Lualaba : La NSCC dénonce l’inexécution des dispositions légales en matières de l’élaboration de cahiers des charges par les entreprises minières.

Mike LAMEKI, Coordonateur a.i NSCC/Lualaba (Photo extérieure).

Les mauvaises pratiques instaurées par certaines entreprises minières dans l’élaboration des cahiers des charges au préjudice des communautés locales inquiètent au plus haut point la Nouvelle Société Civile Congolaise (NSCC) du Lualaba.


«La législation minière de la RDC promulguée le 09 mars 2018 a apporté une trentaine d’innovations dans plusieurs domaines. L’article 285 septies du Code minier est on ne peut plus clair à ce sujet», rappelle un communiqué de presse du 14 mai 2020 de cette organisation civile.
« …, le cahier des charges définit la responsabilité sociétale des titulaires de droits miniers…, vis-à-vis des communautés locales affectées par les activités minières.
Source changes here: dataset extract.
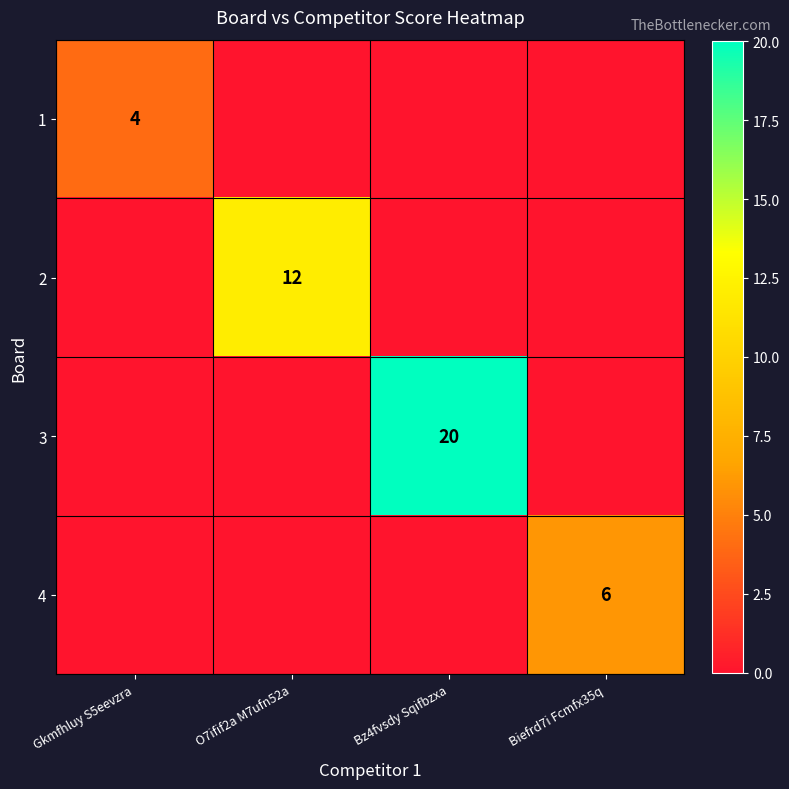

Between Bz4fvsdy Sqifbzxa and Biefrd7i Fcmfx35q, which is larger?

Bz4fvsdy Sqifbzxa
Le cahier des charges a pour objet d’orienter et d’organiser la mise en œuvre des engagements des titulaires de droits miniers… relatifs à la réalisation des infrastructures socioéconomiques et services sociaux au profit des communautés locales affectées par ses activités minières», a annoncé le Coordonateur a.i de la NSCC. Pour cet activiste, «Le titulaire de droits miniers… est tenu, à partir de la délivrance de son titre minier… et au plus tard dans les six mois avant le début de l’exploitation d’élaborer et de déposer le cahier des charges définissant la responsabilité sociale vis-à-vis des communautés locales affectées par les activités minières et d’en obtenir l’approbation du Gouvernement provincial après avis des services techniques. Le processus d’élaboration des cahiers des charges communautaires n’est malheureusement pas observé, conclut Mike LAMEKI.
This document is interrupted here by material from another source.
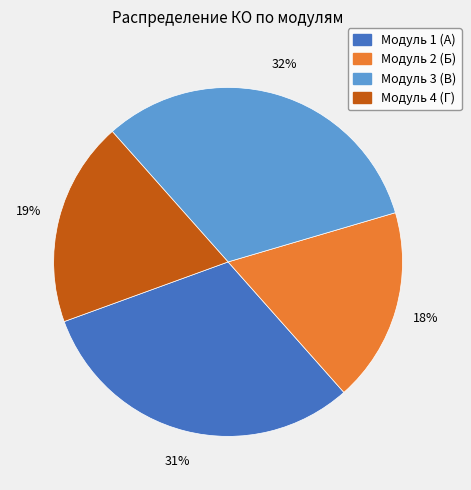

Which slice is the largest?

Модуль 3 (В)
«D’après plusieurs sources concordantes, quelques entreprises ayant débuté ce processus se seraient distinguées par des mauvaises pratiques en violation des dispositions légales en la matière.
D’autres parts certaines entreprises n’expriment pas cette volonté de se lancer dans ce processus. Tout en sachant très bien que le cahier des charges est réalisé grâce au budget social de l’entreprise, l’annexe XVII du Règlement minier soumet l’opérateur minier à l’obligation de consulter et faire participer les communautés locales réunies au sein du Comité local de développement (CLD) à son élaboration, notamment à travers des réunions populaires ; y associant l’expertise technique nationale et les organisations de la Société civile spécialisées en Responsabilités sociétales des entreprises en présence de l’autorité administrative locale
», renseigne la NSCC à travers ce document.
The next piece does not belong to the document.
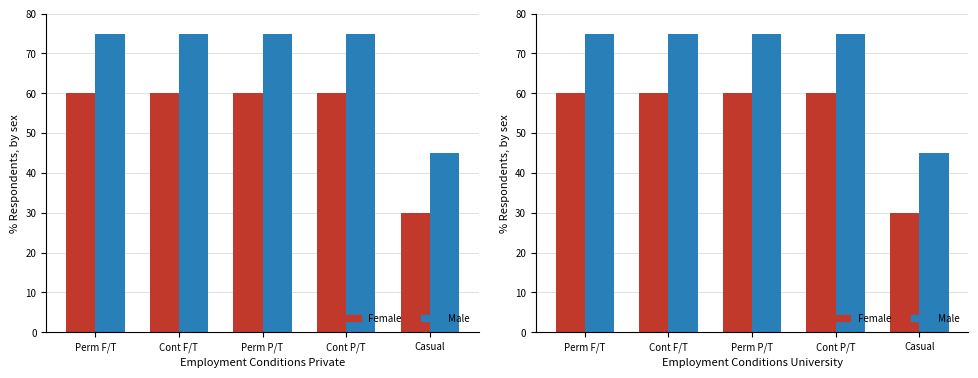

Which category has the highest value in the Female series?

Perm F/T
Face à cet état de chose, la Coordination provinciale de la NCSC/Lualaba recommande aux acteurs concernés ce qui suit :

  1. A l’Etat congolais : Assurer le suivi régulier à travers ses services techniques du respect de la procédure légale dans l’élaboration des cahiers de charge ; Sanctionner tous les récalcitrants pour que les droits des communautés locales prônés du fait de la réforme du secteur minier trouve son sens (art. 196 code minier et l’article 21 de l’annexe XVII du Règlement minier)
  2. Aux entreprises minières : Considérer le caractère obligatoire et impersonnel du code minier révisé ; Garder présent à l’esprit que la sécurité de leurs investissements dépend aussi de leur comportement face aux communautés impactées ; Se conformer aux dispositions légales en matière d’élaboration du cahier de charge.
  3. A la société civile : Contribuer à la vulgarisation des dispositions légales en matière d’élaboration du cahier des charges
  4. Aux communautés locales impactées par les projets miniers : S’engager à contribuer à la pleine et libre jouissance par l’opérateur minier de ses droits ; Protéger le personnel et le patrimoine de l’entreprise ; Lutter contre l’exploitation illégale des minerais dans le périmètre de l’opérateur minier en sensibilisant ses membres à cette fin.